Metadata quality for full-text harvesting recommendations

The purpose of these recommendations

The purpose of these recommendations is to ensure content and metadata are properly aggregated from repositories. This is important in order to ensure that:

  • Statistical information we publish about your repository or provide to other systems is as accurate as possible
  • Content of your repository or archive achieves higher visibility through systems integrating the CORE Plugin, through the CORE Mobile interface, in Google Scholar and other systems.
  • Content of your repository or archive is available for text-mining purposes

Recommendations

Full-text identification

Repositories should clearly identify the location of the full-text in the metadata. Different repository systems identify the full-text of the resource in different ways. Some repository systems specify in the dc:identifier field the URL of the full-text document, while others specify the URL of the page from which the full-text can be downloaded. While there exists a way how to unambiguously identify resources in repositories using MPEG 21-DIDL, we recommend all repositories to clearly identify directly the full-text of the resource in the dc:identifier field until a transition to MPEG-21 DIDL (or other unambiguous mechanism for describing the full-text) is implemented across a significant proportion of repositories. In addition, the link to the full-text should:

  • Be described as an absolute path to the file
  • Contain an appropriate MIME-TYPE suffix (e.g. ".pdf")
  • Be a direct link (i.e. should no be redirected - except of DOI links)
  • Full-text items should be stored under the repository domain providing that the repository expects these files to be included in the repository statistics. Files that are not harvested from the same domain might also be in the disassociated from this repository as it is not possible to ensure that the repository is the owner and original source of the content.

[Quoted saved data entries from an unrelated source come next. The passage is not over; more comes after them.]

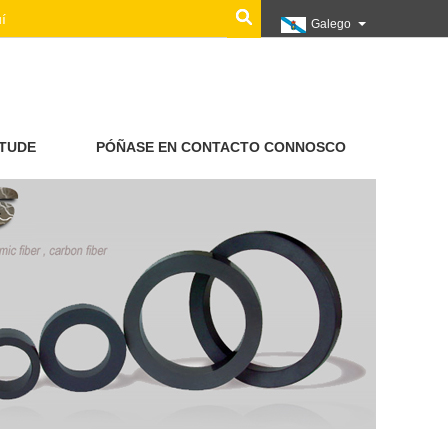
Galego
ITUDE
PÓÑASE EN CONTACTO CONNOSCO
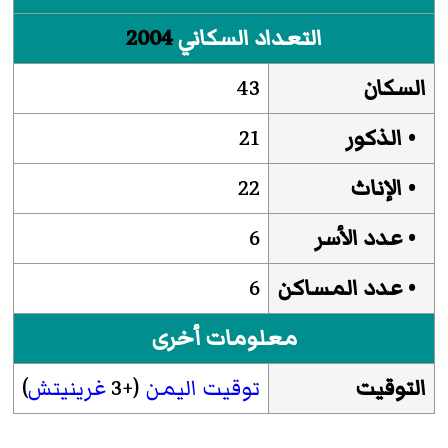
التعداد السكاني
2004
السكان
43
• الذكور
21
• الإناث
22
• عدد الأسر
6
• عدد المساكن
6
معلومات أخرى
التوقيت
توقيت اليمن
(+3
غرينيتش
)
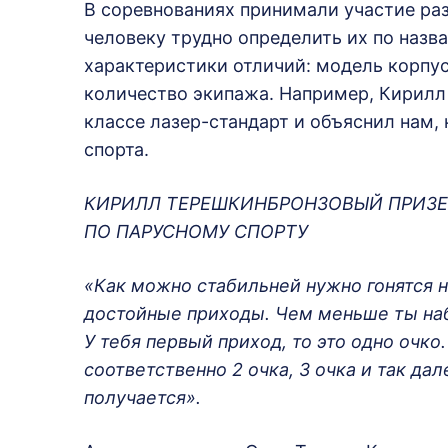
В соревнованиях принимали участие ра
человеку трудно определить их по назв
характеристики отличий: модель корпус
количество экипажа. Например, Кирилл
классе лазер-стандарт и объяснил нам,
спорта.
КИРИЛЛ ТЕРЕШКИНБРОНЗОВЫЙ ПРИЗЕР
ПО ПАРУСНОМУ СПОРТУ
«Как можно стабильней нужно гонятся н
достойные приходы. Чем меньше ты наб
У тебя первый приход, то это одно очко
соответственно 2 очка, 3 очка и так д
получается».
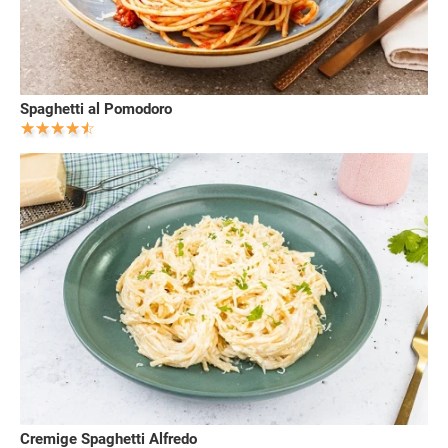
Spaghetti al Pomodoro
Cremige Spaghetti Alfredo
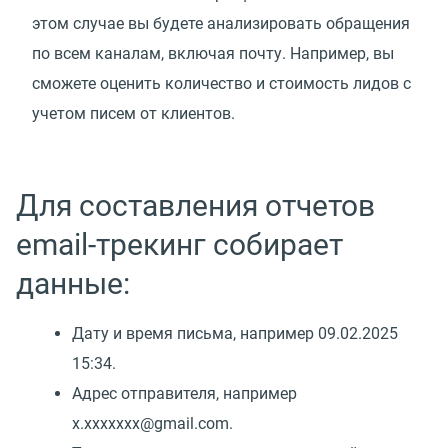
этом случае вы будете анализировать обращения
по всем каналам, включая почту. Например, вы
сможете оценить количество и стоимость лидов с
учетом писем от клиентов.
Для составления отчетов
email-трекинг собирает
данные:
Дату и время письма, например 09.02.2025
15:34.
Адрес отправителя, например
x.xxxxxxx@gmail.com.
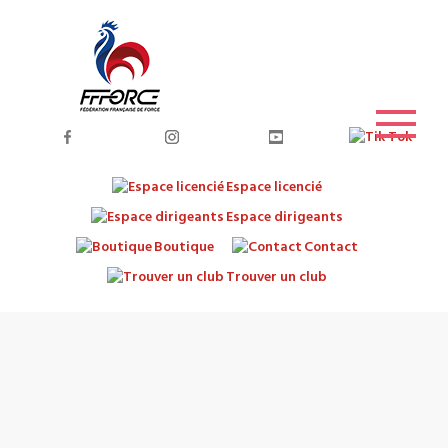
Espace licencié
Espace dirigeants
Boutique
Contact
Trouver un club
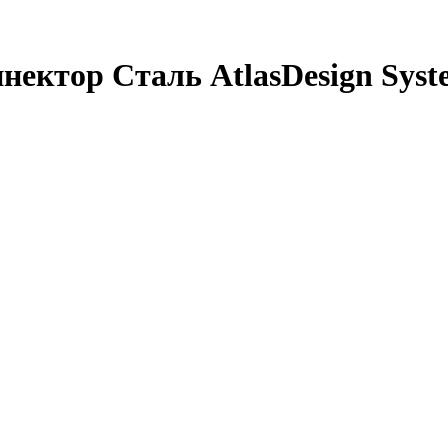
ектор Сталь AtlasDesign System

The following example shows an appropriate full-text identifier in the <dc:identifier> field.

    
<dc:identifier>  
   Knoth, Petr; Novotny, Jakub and Zdrahal, Zdenek (2010).  Automatic generation of inter-passage links based on semantic similarity.  In: Computational Linguistics (COLING 2010), 23-27 August 2010, Beijing, China.
</dc:identifier>
<dc:identifier>
   http://oro.open.ac.uk/22933/1/coling10.pdf
</dc:identifier>
            

As you can see, a repository can provide multiple <dc:identifier> fields, but at least one of them should point to the full-text version (if non-embargoed full-text is available) satisfying the identifier requirements described above.

CORE might be able to aggregate full-texts even if this recommendation is not precisely followed, but this might result in causing unnecessary load on the repository system. If full-text resources are not clearly identified or do not have the appropriate mime-type suffix, CORE has to crawl your system making the harvesting process much slower, results less accurate and consuming much more bandwidth and processing time on the repository side.

Adjusting the speed of full-text harvesting

The crawl-delay directive defined in the Standard for Robots Exclusion can be used across Open Access repositories to adjust the speed of full-text harvesting with the goal to ensure uninterrupted provision of the repository services during the time full-text harvesting is performed. However, repositories should keep in mind that an appropriate crawl-delay setting depends on the size of the repository. Large repositories should allow unrestricted crawl-delay to ensure that their content can be aggregated. As a rule of thumb, we recommend to allow the harvesting system to aggregate the whole repository collection in less than 24 hours.

Open Access to Software

One of the main goals clearly stated in the original BOAI definition of Open Access is the ability to pass content to software for further processing. However, we have found that repositories are often not compliant with this definition and that they sometimes restrict access to their Open Access collections. This restriction is often realised by using the Standard for Robots Exclusion.

It is of primary importance that repositories:

  • Do not restrict access to the full-text using the "disallow" directive
  • Do provide the same level of access and harvesting conditions for all systems.

For example, restricting access to full-texts or specifying a higher crawl-delay for all but some specific search or harvesting systems violates the principles of Open Access. We take such approaches very seriously and CORE will therefore report these policy violations to appropriate Open Access registries.